Bob also pointed out something I was thinking. Chuck jaws are supposed to be hard. You shouldn't be able to file it. I would take a dremel or similar tool with a Aluminum Oxide wheel dressed to the appropriate angle as the best way to address this, but a small edge break on the body of the chuck would be the simplest, easiest way to handle it. Chuck bodies are cast iron, cast steel or semi-steel. All easily cut with a file. For all the paranoids out there, run some masking tape across the slot to keep the filings out of the scroll. Stick magnets where they will catch the rest. Just think ahead a little and you won't have a problem. Oh, a diamond file would cut it, but not well, and not fast.....most of them are pretty fine.

Of course, if the chuck won't perform, swap it out. Odds are that you won't be any worse off on runout, and that you won't see a bad chuck jaw again.
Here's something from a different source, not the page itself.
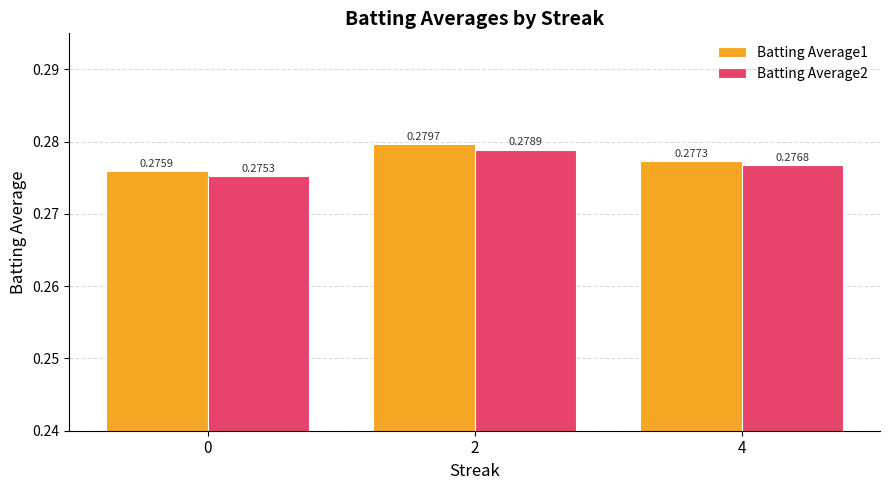

At how many categories does at least one series exceed 0?

3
Matt, I guess this could be one more small thing to add to your final outgoing inspection, which I don't doubt is already lengthy.


----------



## lpeedin (May 8, 2016)

qualitymachinetools said:


> If the runout on it is good, and thats all it is, if it was me, (As already suggested) I would just touch it with a dremel or something if you want to. I can swap it out, no question at all about that, but then you might be a little worse off than before with the runout.  That is what I would worry about the most, is how true it runs. If it is off in that aspect, swap it out, if its good there, I'd work on it a bit.
> 
> If you dont have a dremel, Maybe even just break the edge of the chuck body with a file where that relief would be, that would have about the same result.
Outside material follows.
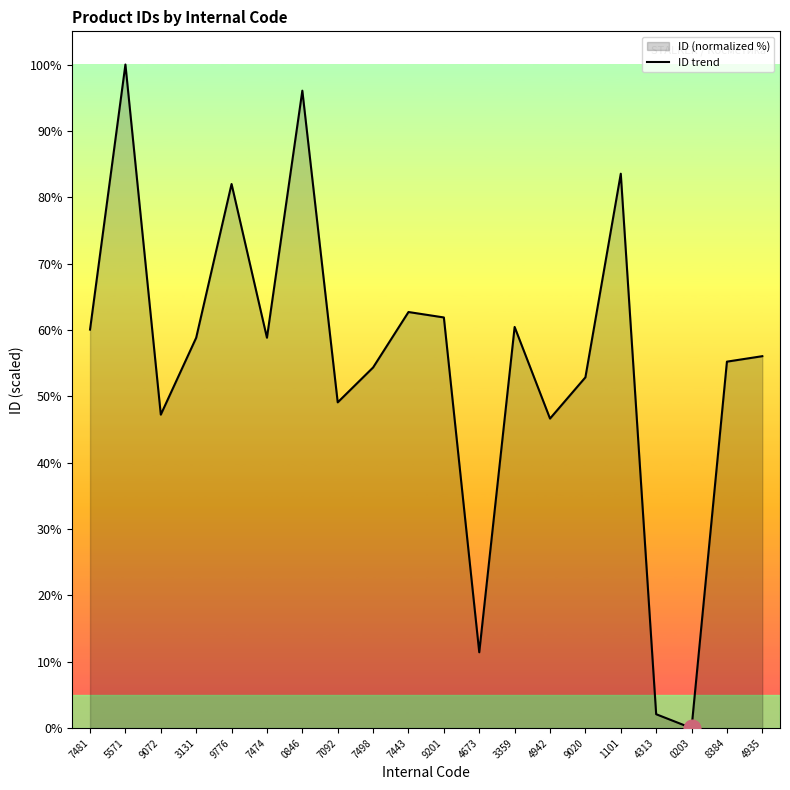

What is the ratio of the value at 9020 to the value at 0846?

0.6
Thanks for the response Matt. Runout is the whole reason I hadn't already contacted you or done any grinding. I am thrilled with the LACK of runout. This Chuck has less than .001 runout. I've never seen that in another 3 jaw. I'm kinda dreading the day I need to install the 4 jaw. 

I think I will live with the tightness for a while, but I do appreciate your & all the other's responses.


----------



## FLguy (May 10, 2016)

Last Saturday I said I had the same problem and that I was going to use diamond powder, well I did that this morning but what I found with chuck disassembly was the scrolls outer edge, (the side the jaws fit up with), and it's matting surface were rough and showing 2 polished spots. I used 3000 grit diamond paste there only. A little Lithium grease and it's very smooth now.


----------



## lpeedin (May 10, 2016)

FLguy said:


> Last Saturday I said I had the same problem and that I was going to use diamond powder, well I did that this morning but what I found with chuck disassembly was the scrolls outer edge, (the side the jaws fit up with), and it's matting surface were rough and showing 2 polished spots. I used 3000 grit diamond paste there only. A little Lithium grease and it's very smooth now.



Thanks for the feedback.


----------